The clutchless maze has started and is taking over the Indian roads. The new-age vehicles are getting high on technology with minimal mechanics, where the clutch is the first to go. With the advent of smart vehicles, technology has reduced active pedals in a vehicle to two – brake and accelerator – as the new-age transmission is without a clutch pedal.
New Delhi. Sonet is the first to have a 50% clutchless offering. This new sub-compact SUV from Kia Motors of South Korea has taken up the cudgels for the best of technologies by taking out the clutch for a performance drive.
Sonet has taken a while to come to its form to take the sheen of success beyond Seltos that has set a new benchmark for quality and performance which all peers are trying to emulate.
ETAuto drove two vehicles that were both clutchless: the – G1.0 T-GDi with 6iMT, and 1.5L CRDi VGT. Referred to as automatics, the new intelligent manual transmission (iMT) stole the thunder with its precision and the controlled but aggressive acceleration that adds more fun into the drive. Driving these cars has been an experience at par with that of the electronic vehicles which are improvised automatics with massive pounds of acceleration.
Sonet could be the fastest to reach 0 to 100 kmph in the segment and is the best to handle with precise steering and accurate braking that make all the difference for a safe and controlled drive. Also are the fast-moving 16’ wheels that are ideal for bumpy Indian roads facing potholes in virtually every 100 metres.
The success of Kia Motors has been unprecedented in the challenging conditions where companies are trying hard to propel sales. At this time its bet to bring the expensive clutchless technology is quite a distinctive decision.
Despite several attempts, India remained a manual transmission market partly because of the mileage consciousness and the price advantages to the customers. Those were the days of conventional technology where price ruled the market and customers preferred fuel-efficient cars.
Then came the automated manual transmission or AMT that changed the landscape forever. Maruti Suzuki introduced it in the Indian market in its Celerio hatchback. This increased the demand for the AMT models. AMT was then introduced in volume models like Alto and WagonR and made half of its portfolio of small cars clutchless.
Traditionally India was a market where about 98% of all passenger cars sold were with a manual gear shift. AMT made India witness a change in buyer preferences, prompted by the ease of driving of such cars and their availability at a cost that’s almost close to their manual sibling.

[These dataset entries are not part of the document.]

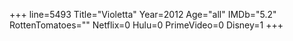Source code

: +++
line=5493
Title="Violetta"
Year=2012
Age="all"
IMDb="5.2"
RottenTomatoes=""
Netflix=0
Hulu=0
PrimeVideo=0
Disney=1
+++

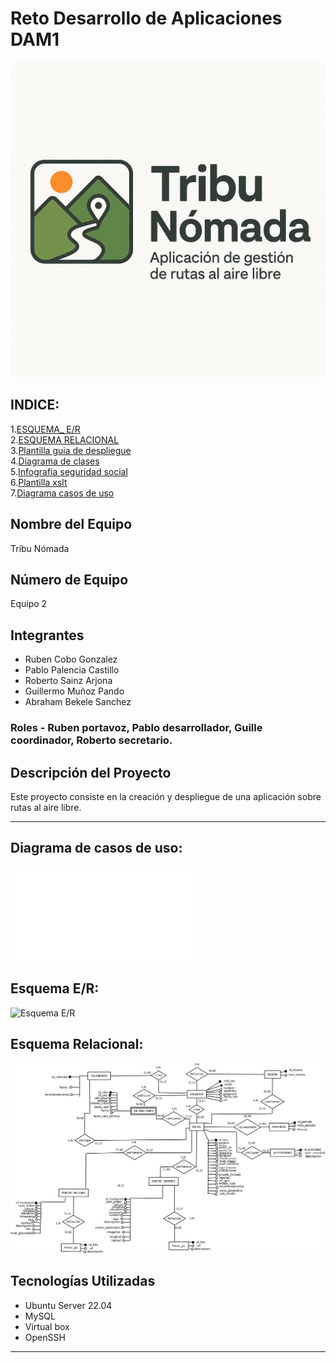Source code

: # Reto Desarrollo de Aplicaciones DAM1  

![Logo](logo-tribu-nomada.png)

## INDICE:  
1.[ESQUEMA_ E/R](iagrama_ER_FINAL.png)  
2.[ESQUEMA RELACIONAL](https://github.com/rSainz21/DAM1_EQUIPO2_2425/blob/main/Bases%20de%20datos/relacional.PNG)  
3.[Plantilla guia de despliegue](https://github.com/rSainz21/DAM1_EQUIPO2_2425/blob/main/PLANTILLA%20GUIA%20DE%20DESPLIEGUE.docx)  
4.[Diagrama de clases](https://github.com/rSainz21/DAM1_EQUIPO2_2425/blob/rama-diagrama-de-clases/Diagrama%20de%20clases%20(sin%20m%C3%A9todos).jpg)  
5.[Infografia seguridad social](https://github.com/rSainz21/DAM1_EQUIPO2_2425/blob/rama-para-tarea-IPE/Infografia%20seguridad%20social.pdf)  
6.[Plantilla xslt](https://github.com/rSainz21/DAM1_EQUIPO2_2425/blob/creacion-de-plantillas-xslt/plantilla_xslt_grupo2.xslt)  
7.[Diagrama casos de uso](Diagrama%20de%20casos.jpg)  

## Nombre del Equipo  
Tribu Nómada  

## Número de Equipo  
Equipo 2   
  
## Integrantes  
- Ruben Cobo Gonzalez  
- Pablo Palencia Castillo  
- Roberto Sainz Arjona  
- Guillermo Muñoz Pando  
- Abraham Bekele Sanchez  
### Roles - Ruben portavoz, Pablo desarrollador, Guille coordinador, Roberto secretario.  
  
## Descripción del Proyecto  
Este proyecto consiste en la creación y despliegue de una aplicación sobre rutas al aire libre.  

---  

## Diagrama de casos de uso:  

![Diagrama casos de uso](Diagrama%20de%20casos.pdf)  


## Esquema E/R:  

![Esquema E/R](diagrama_ER_FINAL.png)   

## Esquema Relacional:  
![Esquema Relacional](./Bases%20de%20datos/diagrama_ER_FINAL.png)  


## Tecnologías Utilizadas  
- Ubuntu Server 22.04  
- MySQL   
- Virtual box  
- OpenSSH  

---  
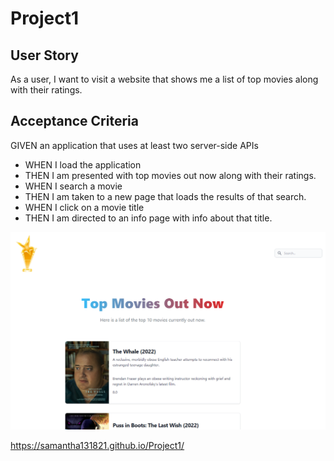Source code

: # Project1

## User Story
As a user, I want to visit a website that shows me a list of top movies along with their ratings.

## Acceptance Criteria
GIVEN an application that uses at least two server-side APIs
* WHEN I load the application
* THEN I am presented with top movies out now along with their ratings.
* WHEN I search a movie
* THEN I am taken to a new page that loads the results of that search.
* WHEN I click on a movie title
* THEN I am directed to an info page with info about that title.


![IMG](/assets/Capture.PNG)


https://samantha131821.github.io/Project1/
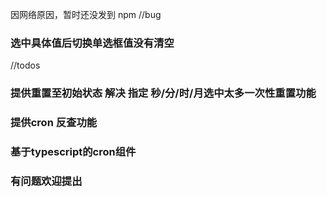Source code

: 
因网络原因，暂时还没发到 npm
//bug
### 选中具体值后切换单选框值没有清空
//todos
### 提供重置至初始状态 解决 指定 秒/分/时/月选中太多一次性重置功能
### 提供cron 反查功能
### 基于typescript的cron组件
### 有问题欢迎提出
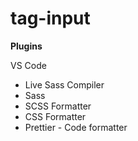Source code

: # tag-input

**Plugins**

VS Code
- Live Sass Compiler
- Sass
- SCSS Formatter
- CSS Formatter
- Prettier - Code formatter
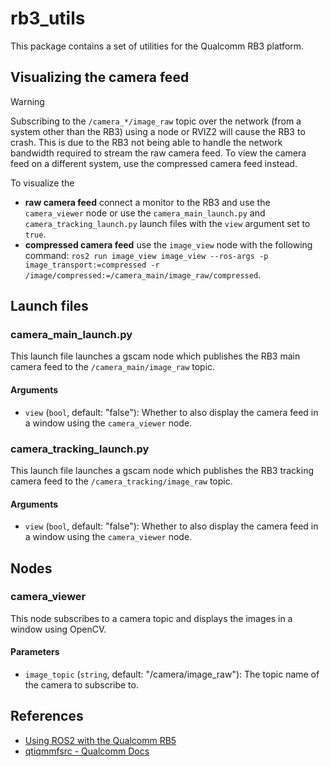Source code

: # rb3_utils
This package contains a set of utilities for the Qualcomm RB3 platform.

## Visualizing the camera feed
> [!WARNING]
> Subscribing to the `/camera_*/image_raw` topic over the network (from a system other than the RB3) using a node or RVIZ2 will cause the RB3 to crash. This is due to the RB3 not being able to handle the network bandwidth required to stream the raw camera feed. To view the camera feed on a different system, use the compressed camera feed instead.

To visualize the
- **raw camera feed** connect a monitor to the RB3 and use the `camera_viewer` node or use the `camera_main_launch.py` and `camera_tracking_launch.py` launch files with the `view` argument set to `true`.
- **compressed camera feed** use the `image_view` node with the following command: `ros2 run image_view image_view --ros-args -p image_transport:=compressed -r /image/compressed:=/camera_main/image_raw/compressed`.

## Launch files
### camera_main_launch.py
This launch file launches a gscam node which publishes the RB3 main camera feed to the `/camera_main/image_raw` topic.
#### Arguments
- `view` (`bool`, default: "false"): Whether to also display the camera feed in a window using the `camera_viewer` node.

### camera_tracking_launch.py
This launch file launches a gscam node which publishes the RB3 tracking camera feed to the `/camera_tracking/image_raw` topic.
#### Arguments
- `view` (`bool`, default: "false"): Whether to also display the camera feed in a window using the `camera_viewer` node.

## Nodes
### camera_viewer
This node subscribes to a camera topic and displays the images in a window using OpenCV.
#### Parameters
- `image_topic` (`string`, default: "/camera/image_raw"): The topic name of the camera to subscribe to.

## References
- [Using ROS2 with the Qualcomm RB5](https://gist.github.com/stephendade/277f4d3d02bff565f393306c06ef570f)
- [qtiqmmfsrc - Qualcomm Docs](https://docs.qualcomm.com/bundle/publicresource/topics/80-70014-50/qtiqmmfsrc.html)
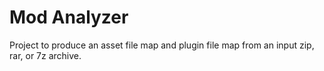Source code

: # Mod Analyzer
Project to produce an asset file map and plugin file map from an input zip, rar, or 7z archive.
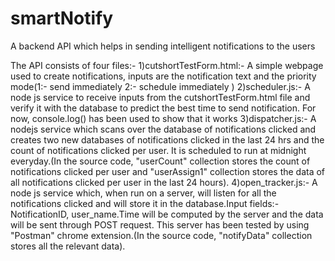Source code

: # smartNotify
A backend API which helps in sending intelligent notifications to the users

The API consists of four files:-
1)cutshortTestForm.html:- A simple webpage used to create notifications, inputs are the notification text and the priority mode(1:- send immediately 2:- schedule immediately )
2)scheduler.js:- A node js service to receive inputs from the cutshortTestForm.html file and verify it with the database to predict the best time to send notification. For now, console.log() has been used to show that it works
3)dispatcher.js:- A nodejs service which scans over the database of notifications clicked and creates two new databases of notifications clicked in the last 24 hrs and the count of notifications clicked per user. It is scheduled to run at midnight everyday.(In the source code, "userCount" collection stores the count of notifications clicked per user and "userAssign1" collection stores the data of all notifications clicked per user in the last 24 hours).
4)open_tracker.js:- A node js service which, when run on a server, will listen for all the notifications clicked and will store it in the database.Input fields:- NotificationID, user_name.Time will be computed by the server and the data will be sent through POST request. This server has been tested by using "Postman" chrome extension.(In the source code, "notifyData" collection stores all the relevant data).
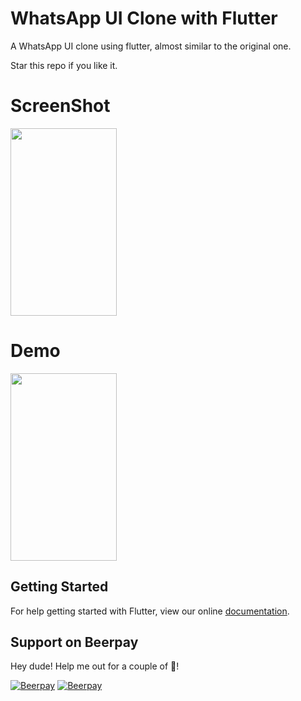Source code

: # WhatsApp UI Clone with Flutter

A WhatsApp UI clone using flutter, almost similar to the original one. 

Star this repo if you like it.

# ScreenShot
<img src="https://github.com/amangautam1/WhatsAppUIClone/blob/master/images/Screenshot_2018-05-13-00-01-14-278_com.yourcompany.whatsappclone.png" height=300 width=170 />

# Demo
<img src="images/demo.gif" height=300 width=170/>



## Getting Started

For help getting started with Flutter, view our online
[documentation](https://flutter.io/).

## Support on Beerpay
Hey dude! Help me out for a couple of :beers:!

[![Beerpay](https://beerpay.io/amangautam1/WhatsAppUIClone/badge.svg?style=beer-square)](https://beerpay.io/amangautam1/WhatsAppUIClone)  [![Beerpay](https://beerpay.io/amangautam1/WhatsAppUIClone/make-wish.svg?style=flat-square)](https://beerpay.io/amangautam1/WhatsAppUIClone?focus=wish)
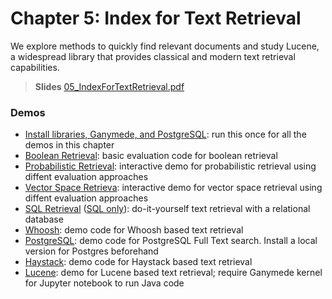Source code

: # Chapter 5: Index for Text Retrieval
We explore methods to quickly find relevant documents and study Lucene, a widespread library that provides classical and modern text retrieval capabilities.   


> **Slides**
> [05_IndexForTextRetrieval.pdf](https://dmi.unibas.ch/fileadmin/user_upload/dmi/Studium/Computer_Science/Vorlesungen_HS23/Multimedia_Retrieval/HS25/05_IndexForTextRetrieval.pdf)



### Demos

- [Install libraries, Ganymede, and PostgreSQL](00-setup.ipynb): run this once for all the demos in this chapter
- [Boolean Retrieval](./01-boolean-retrieval.ipynb): basic evaluation code for boolean retrieval
- [Probabilistic Retrieval](./02-probabilistic-retrieval.ipynb): interactive demo for probabilistic retrieval using diffent evaluation approaches
- [Vector Space Retrieva](./03-vectorspace-retrieval.ipynb): interactive demo for vector space retrieval using diffent evaluation approaches
- [SQL Retrieval](./04-sql-retrieval.ipynb) ([SQL only](./04-sql-retrieval.sql)): do-it-yourself text retrieval with a relational database
- [Whoosh](./05-whoosh.ipynb): demo code for Whoosh based text retrieval
- [PostgreSQL](./06-posgresql.ipynb): demo code for PostgreSQL Full Text search. Install a local version for Postgres beforehand
- [Haystack](./07-haystack.ipynb): demo code for Haystack based text retrieval
- [Lucene](./08-lucene.ipynb): demo for Lucene based text retrieval; require Ganymede kernel for Jupyter notebook to run Java code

” The shift towards affordable automatics is quite pronounced. Earlier, price retention was an issue. However, things have changed and now even smaller cars and compact SUVs with automatic are extremely price competitive. “
The surge grew, and AMT technology never looked back. It formed a significant percentage of the new cars sold by Maruti Suzuki. This then prompted the competitors like Hyundai Motor India and Tata Motors to introduce AMT in their models.
As per the latest data, 26% percent of the cars sold now are clutchless with various forms of technologies coming into play. Automatics sold until a few years ago were mostly in the luxury category and small numbers by Honda, Toyota and Skoda Auto.
Prompted by the response, the industry expects automatics to comprise half its sales volume by the next decade as virtually all companies have lined up launch of automatic versions for different models.
iMT is the new kid on the block
The intelligent manual transmission comes as a revolutionary technology where the vehicle is clutchless but drives like a manual. The technology is way ahead of AMT and comes as the convenience and thrill of the manual gear ratios available in the Korean makes of Hyundai and Kia Motors cars. The clutch is electro-mechanically actuated with seamless comfort of a 2-pedal transmission.
Technically the iMT technology features a transmission gear shift (TGS) lever with intention sensor, hydraulic actuator and transmission control unit (TCU). The system has been designed to offer a seamless ‘Drive Experience’ by incorporating a cohesive logic between the various components on manual transmissions.
It operates in the way that the Transmission Control Unit receives signal from TGS’s Lever Intention Sensor, indicating the driver’s desire to change gears. TCU sends a signal to engage the hydraulic actuator forming hydraulic pressure.